Friday 17 May 2013

Angkor Temple Hopping

 

We travelled to Siem Reap in Cambodia to explore the ancient Angkor temples, one of the world’s greatest heritage sites. On previous journeys we had seen the ancient monument of Borobudur, the Inca ruins of Machu Picchu and many of the old cathedrals of Europe and we weren’t too sure how they would compare. But Angkor certainly more than lived up to its reputation.

The Angkor temples are near the Cambodian town or Siem Reap, and the large number or temple sites occupy a large land area. To see them all would have taken at least two weeks. We had only four days there. So before we left Auckland we had narrowed it down to the temples we’d most like to visit, and how we’d travel between the temples, as they can be several kilometres apart. We used our local library which had several guidebooks on the area, including Dawn Rooney’s Angkor guide.

From New Zealand we flew directly to Siem Reap with Malaysia Airlines, with a three hour wait at Kuala Lumpur airport, thus avoiding a Phnom Penh stopover.

Our first task was to purchase our Angkor pass (we got a 3 day pass for $US40 each) from the ticket booth in town. We needed to both appear in person to be photographed, and our electronic images formed part of the tickets. Our Angkor passes would be checked before entering each site. As the 3 day tickets could be used from 5pm on the day before they actually started, our tuktuk driver then took us to Angkor Wat, the closest (5km from Siem Reap) and largest, temple for a brief look at what we would see the next morning.

Angkor Wat, built 900 years ago, is the best preserved temple. The central temple, on three levels, covers 9 hectares. We spent about four hours there after a dawn start on our first morning. There were quite a few other tourists, but the size of the temple soon spread everyone out.

In the evening, a main attraction for tourists is to scramble up a nearby temple hill to watch the sun set over Angkor Wat. We avoided the crowds and wandered instead through the nearby Banyon temple almost on our own. This tranquility was a great contrast to the hordes, along with buses and elephants, on this site earlier in the day.

We chatted with our tuktuk driver and agreed on another early start the next morning, this time at the man-made lake of Srah Srang. We were the only tourists looking out over the lake to watch the sun rise, along with few local kids there, hassling us for money which was unusual in Siem Reap.

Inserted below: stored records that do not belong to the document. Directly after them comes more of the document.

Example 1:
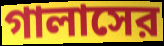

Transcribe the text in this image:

গালাসের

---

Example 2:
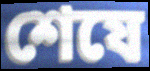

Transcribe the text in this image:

শেযে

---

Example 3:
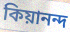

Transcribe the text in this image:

কিয়ানন্দ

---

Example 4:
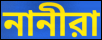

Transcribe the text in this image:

নানীরা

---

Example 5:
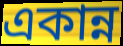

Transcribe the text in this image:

একান্ন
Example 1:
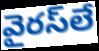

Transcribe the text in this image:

వైరస్‌లే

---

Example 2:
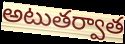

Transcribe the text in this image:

అటుతర్వాత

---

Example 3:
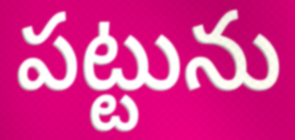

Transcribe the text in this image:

పట్టును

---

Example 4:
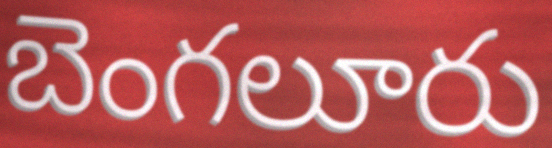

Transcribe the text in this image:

బెంగలూరు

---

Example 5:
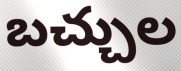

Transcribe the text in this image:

బచ్చుల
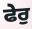
ਫੇਰੁ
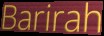
Barirah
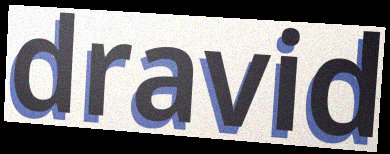
dravid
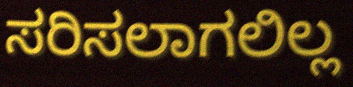
ಸರಿಸಲಾಗಲಿಲ್ಲ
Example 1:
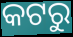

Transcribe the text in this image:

କଟରୁ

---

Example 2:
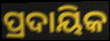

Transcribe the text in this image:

ପ୍ରଦାୟିକ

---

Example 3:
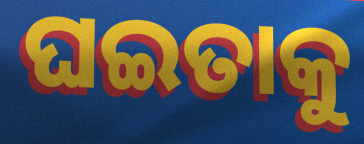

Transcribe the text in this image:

ଘଇତାକୁ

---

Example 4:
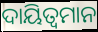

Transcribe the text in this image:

ଦାୟିତ୍ୱମାନ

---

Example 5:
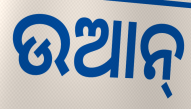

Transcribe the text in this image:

ଉଆନ୍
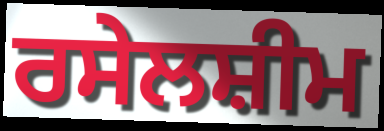
ਰਸੇਲਸ਼ੀਮ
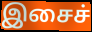
இசைச்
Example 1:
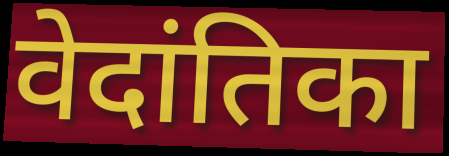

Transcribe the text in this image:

वेदांतिका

After we’d watched the sun’s orange globe appear from behind the clouds we walked through the nearby temple of Banteay Kdei to arrive at the overgrown Ta Prohm temple, featured in the Temple of Doom movie. This temple was rediscovered by the French in 1947 and large numbers of trees still grow through the ruins creating an eery jungle like atmosphere.

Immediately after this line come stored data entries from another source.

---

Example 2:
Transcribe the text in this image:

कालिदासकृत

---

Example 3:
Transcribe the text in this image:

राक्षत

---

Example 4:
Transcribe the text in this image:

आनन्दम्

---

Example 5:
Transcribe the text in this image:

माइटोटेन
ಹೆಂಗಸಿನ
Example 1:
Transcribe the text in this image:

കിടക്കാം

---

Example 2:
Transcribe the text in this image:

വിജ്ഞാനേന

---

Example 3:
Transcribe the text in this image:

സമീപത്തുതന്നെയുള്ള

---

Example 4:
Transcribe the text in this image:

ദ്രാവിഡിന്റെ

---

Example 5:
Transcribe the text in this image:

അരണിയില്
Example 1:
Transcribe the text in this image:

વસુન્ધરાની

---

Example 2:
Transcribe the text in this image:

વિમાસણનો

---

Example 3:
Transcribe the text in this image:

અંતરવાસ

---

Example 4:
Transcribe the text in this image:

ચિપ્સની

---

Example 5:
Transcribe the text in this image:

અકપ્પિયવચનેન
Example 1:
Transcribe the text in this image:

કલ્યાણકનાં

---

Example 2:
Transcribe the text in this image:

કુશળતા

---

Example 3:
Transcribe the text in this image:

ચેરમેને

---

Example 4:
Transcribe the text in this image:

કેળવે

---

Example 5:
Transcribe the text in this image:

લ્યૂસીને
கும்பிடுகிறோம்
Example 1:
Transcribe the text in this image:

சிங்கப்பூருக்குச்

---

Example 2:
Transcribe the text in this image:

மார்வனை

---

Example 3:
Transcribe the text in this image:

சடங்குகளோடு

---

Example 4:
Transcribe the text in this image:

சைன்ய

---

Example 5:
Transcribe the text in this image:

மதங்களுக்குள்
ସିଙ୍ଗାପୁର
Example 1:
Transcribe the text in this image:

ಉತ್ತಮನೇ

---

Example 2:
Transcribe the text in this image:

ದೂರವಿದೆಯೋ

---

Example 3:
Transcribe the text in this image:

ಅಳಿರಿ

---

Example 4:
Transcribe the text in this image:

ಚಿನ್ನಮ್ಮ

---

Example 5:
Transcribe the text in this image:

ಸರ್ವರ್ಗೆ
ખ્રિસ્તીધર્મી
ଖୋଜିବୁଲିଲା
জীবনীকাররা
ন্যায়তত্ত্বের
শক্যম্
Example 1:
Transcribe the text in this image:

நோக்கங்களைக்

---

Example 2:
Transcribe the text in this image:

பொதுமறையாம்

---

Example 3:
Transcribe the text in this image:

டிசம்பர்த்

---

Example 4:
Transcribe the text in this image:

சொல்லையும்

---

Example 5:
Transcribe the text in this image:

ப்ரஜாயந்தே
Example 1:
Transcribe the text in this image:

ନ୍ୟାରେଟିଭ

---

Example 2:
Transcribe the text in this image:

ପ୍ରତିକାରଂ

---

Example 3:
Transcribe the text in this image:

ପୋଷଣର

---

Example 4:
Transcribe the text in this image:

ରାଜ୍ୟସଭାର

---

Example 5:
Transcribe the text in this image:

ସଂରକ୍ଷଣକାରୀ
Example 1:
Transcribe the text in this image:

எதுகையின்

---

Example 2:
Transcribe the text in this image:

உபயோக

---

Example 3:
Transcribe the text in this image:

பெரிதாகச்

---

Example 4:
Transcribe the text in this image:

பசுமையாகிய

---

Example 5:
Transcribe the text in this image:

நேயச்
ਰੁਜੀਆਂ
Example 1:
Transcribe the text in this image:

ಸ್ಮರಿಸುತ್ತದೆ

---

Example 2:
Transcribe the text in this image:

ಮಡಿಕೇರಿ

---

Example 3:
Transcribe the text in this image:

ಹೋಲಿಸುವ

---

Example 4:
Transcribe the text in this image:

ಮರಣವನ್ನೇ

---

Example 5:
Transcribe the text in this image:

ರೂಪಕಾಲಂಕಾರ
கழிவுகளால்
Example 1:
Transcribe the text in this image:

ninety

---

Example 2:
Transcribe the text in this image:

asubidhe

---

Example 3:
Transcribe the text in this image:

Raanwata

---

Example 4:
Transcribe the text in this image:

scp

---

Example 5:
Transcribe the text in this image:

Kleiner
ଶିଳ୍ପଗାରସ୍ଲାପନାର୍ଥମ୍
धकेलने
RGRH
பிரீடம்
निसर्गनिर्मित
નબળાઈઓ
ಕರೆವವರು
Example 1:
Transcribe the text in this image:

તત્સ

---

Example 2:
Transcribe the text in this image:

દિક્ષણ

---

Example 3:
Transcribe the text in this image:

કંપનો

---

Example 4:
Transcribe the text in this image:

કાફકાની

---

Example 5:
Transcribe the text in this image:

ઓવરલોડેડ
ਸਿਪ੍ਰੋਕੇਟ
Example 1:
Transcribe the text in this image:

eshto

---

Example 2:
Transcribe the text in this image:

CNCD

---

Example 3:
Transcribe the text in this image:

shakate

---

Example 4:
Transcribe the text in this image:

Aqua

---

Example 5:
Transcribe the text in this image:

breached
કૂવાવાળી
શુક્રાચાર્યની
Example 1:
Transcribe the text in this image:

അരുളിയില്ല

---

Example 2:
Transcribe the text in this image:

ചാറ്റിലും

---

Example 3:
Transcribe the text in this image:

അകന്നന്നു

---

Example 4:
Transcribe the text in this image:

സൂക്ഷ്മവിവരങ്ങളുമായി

To return many of these temples to their former glory a massive reconstruction effort is still on the way in many of these temples, with a great deal of overseas expertise and financial assistance as well as local knowledge and labour. It’s fascinating to see how huge piles of temple rubble are being reassembled and broken sculptures mended or replaced.

On our last day of temple hopping we travelled to the small temple of Banteay Srei, some 30 Km from Siem Reap. While many guide books indicate that the best way to get there is by car, we had a lovely trip travelling in the open air in our tuktuk and felt a little smug as we passed small tour groups of perspiring cyclists. The road to Banteay Srei is fully sealed, and passes through many small villages in the otherwise open Cambodian countryside.

Banteay Srei was crowded with Japanese tour parties taking snapshots of each other striking poses beside the sculptures, but it was well worth the visit to see the detailed stone work and the beauty of the temple.

Four days of intense temple hopping seemed barely enough, there was so much more to see. The temples built hundreds of years ago by the ancient Khmer civilisation, have a mix of both Hindu and Buddhist religions. These are seen not only in the main structures, but also in the highly detailed bas relief walls found in many of the temple, that show early Khmer battles, apsara dancers and many scenes of daily life. (One of which very clearly shows a dog being placed in a large cooking pot!).

We didn’t use a guide on our temple trips. Our hotel lent us an excellent guidebook (Ancient Angkorby Freeman and Jacques) which we later bought. However many guides were available had we felt the need for one. We loved walking around at our own pace and taking our time to really look.

We visited Angkor in March, and the afternoon heat (up to about 34C) did limit our temple visits to the mornings and early evenings. (It was a good excuse to use the hotel pool). It is a bit cooler from November to February, while the rain from June to October could make tuktuk travel, and temple wandering, a little moist!

We could have spent a few more days here, as any one of the 50 or so Angkor temples would be a major attraction if it was on its own anywhere else, but it was time to move on. Our next stop was the world heritage town of Luang Prabang in northern Laos.